**Task statement**
Please transcribe every listing below line by line, keeping each character, space, and line break the same.

**Dataset**
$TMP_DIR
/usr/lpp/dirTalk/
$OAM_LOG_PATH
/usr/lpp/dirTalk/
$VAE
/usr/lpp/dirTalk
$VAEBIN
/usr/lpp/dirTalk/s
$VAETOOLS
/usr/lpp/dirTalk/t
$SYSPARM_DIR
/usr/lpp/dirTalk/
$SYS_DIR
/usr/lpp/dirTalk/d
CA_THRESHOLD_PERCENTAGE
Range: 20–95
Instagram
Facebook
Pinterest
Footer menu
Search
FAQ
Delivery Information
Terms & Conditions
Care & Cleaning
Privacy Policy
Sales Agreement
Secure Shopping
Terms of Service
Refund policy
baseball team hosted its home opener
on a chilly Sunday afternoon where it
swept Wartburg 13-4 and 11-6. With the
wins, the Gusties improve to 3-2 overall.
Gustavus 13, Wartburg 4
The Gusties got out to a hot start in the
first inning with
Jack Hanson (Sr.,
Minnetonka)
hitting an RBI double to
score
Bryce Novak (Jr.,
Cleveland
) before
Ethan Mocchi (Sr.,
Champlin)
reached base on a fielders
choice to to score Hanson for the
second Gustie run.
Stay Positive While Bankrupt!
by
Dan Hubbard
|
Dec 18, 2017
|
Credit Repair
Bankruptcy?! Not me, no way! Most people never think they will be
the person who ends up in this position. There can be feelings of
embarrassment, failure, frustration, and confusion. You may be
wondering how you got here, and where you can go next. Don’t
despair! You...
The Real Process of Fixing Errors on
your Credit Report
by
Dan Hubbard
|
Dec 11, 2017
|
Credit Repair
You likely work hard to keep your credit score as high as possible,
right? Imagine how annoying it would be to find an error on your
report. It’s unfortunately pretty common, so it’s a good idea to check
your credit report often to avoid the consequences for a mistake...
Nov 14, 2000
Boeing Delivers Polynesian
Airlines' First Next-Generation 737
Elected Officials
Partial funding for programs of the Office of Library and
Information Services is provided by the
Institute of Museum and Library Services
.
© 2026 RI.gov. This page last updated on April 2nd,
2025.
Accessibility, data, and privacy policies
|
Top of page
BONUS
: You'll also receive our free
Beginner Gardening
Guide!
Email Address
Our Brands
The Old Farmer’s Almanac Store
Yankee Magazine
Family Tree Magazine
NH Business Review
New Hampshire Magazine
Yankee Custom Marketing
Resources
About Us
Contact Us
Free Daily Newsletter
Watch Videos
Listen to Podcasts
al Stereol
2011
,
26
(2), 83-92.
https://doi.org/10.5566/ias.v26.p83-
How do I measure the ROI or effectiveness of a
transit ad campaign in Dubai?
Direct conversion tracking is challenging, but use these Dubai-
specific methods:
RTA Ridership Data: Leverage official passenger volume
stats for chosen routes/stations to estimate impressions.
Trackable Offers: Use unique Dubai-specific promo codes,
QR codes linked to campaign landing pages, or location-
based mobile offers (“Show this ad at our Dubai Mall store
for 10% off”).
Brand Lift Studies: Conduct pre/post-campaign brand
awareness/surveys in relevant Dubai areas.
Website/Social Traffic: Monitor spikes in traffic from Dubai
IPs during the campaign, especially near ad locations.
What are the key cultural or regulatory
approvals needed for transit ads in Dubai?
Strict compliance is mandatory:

**Solution to the exercise**
$TMP_DIR
/usr/lpp/dirTalk/
$OAM_LOG_PATH
/usr/lpp/dirTalk/
$VAE
/usr/lpp/dirTalk
$VAEBIN
/usr/lpp/dirTalk/s
$VAETOOLS
/usr/lpp/dirTalk/t
$SYSPARM_DIR
/usr/lpp/dirTalk/
$SYS_DIR
/usr/lpp/dirTalk/d
CA_THRESHOLD_PERCENTAGE
Range: 20–95
Instagram
Facebook
Pinterest
Footer menu
Search
FAQ
Delivery Information
Terms & Conditions
Care & Cleaning
Privacy Policy
Sales Agreement
Secure Shopping
Terms of Service
Refund policy
baseball team hosted its home opener
on a chilly Sunday afternoon where it
swept Wartburg 13-4 and 11-6. With the
wins, the Gusties improve to 3-2 overall.
Gustavus 13, Wartburg 4
The Gusties got out to a hot start in the
first inning with
Jack Hanson (Sr.,
Minnetonka)
hitting an RBI double to
score
Bryce Novak (Jr.,
Cleveland
) before
Ethan Mocchi (Sr.,
Champlin)
reached base on a fielders
choice to to score Hanson for the
second Gustie run.
Stay Positive While Bankrupt!
by
Dan Hubbard
|
Dec 18, 2017
|
Credit Repair
Bankruptcy?! Not me, no way! Most people never think they will be
the person who ends up in this position. There can be feelings of
embarrassment, failure, frustration, and confusion. You may be
wondering how you got here, and where you can go next. Don’t
despair! You...
The Real Process of Fixing Errors on
your Credit Report
by
Dan Hubbard
|
Dec 11, 2017
|
Credit Repair
You likely work hard to keep your credit score as high as possible,
right? Imagine how annoying it would be to find an error on your
report. It’s unfortunately pretty common, so it’s a good idea to check
your credit report often to avoid the consequences for a mistake...
Nov 14, 2000
Boeing Delivers Polynesian
Airlines' First Next-Generation 737
Elected Officials
Partial funding for programs of the Office of Library and
Information Services is provided by the
Institute of Museum and Library Services
.
© 2026 RI.gov. This page last updated on April 2nd,
2025.
Accessibility, data, and privacy policies
|
Top of page
BONUS
: You'll also receive our free
Beginner Gardening
Guide!
Email Address
Our Brands
The Old Farmer’s Almanac Store
Yankee Magazine
Family Tree Magazine
NH Business Review
New Hampshire Magazine
Yankee Custom Marketing
Resources
About Us
Contact Us
Free Daily Newsletter
Watch Videos
Listen to Podcasts
al Stereol
2011
,
26
(2), 83-92.
https://doi.org/10.5566/ias.v26.p83-
How do I measure the ROI or effectiveness of a
transit ad campaign in Dubai?
Direct conversion tracking is challenging, but use these Dubai-
specific methods:
RTA Ridership Data: Leverage official passenger volume
stats for chosen routes/stations to estimate impressions.
Trackable Offers: Use unique Dubai-specific promo codes,
QR codes linked to campaign landing pages, or location-
based mobile offers (“Show this ad at our Dubai Mall store
for 10% off”).
Brand Lift Studies: Conduct pre/post-campaign brand
awareness/surveys in relevant Dubai areas.
Website/Social Traffic: Monitor spikes in traffic from Dubai
IPs during the campaign, especially near ad locations.
What are the key cultural or regulatory
approvals needed for transit ads in Dubai?
Strict compliance is mandatory:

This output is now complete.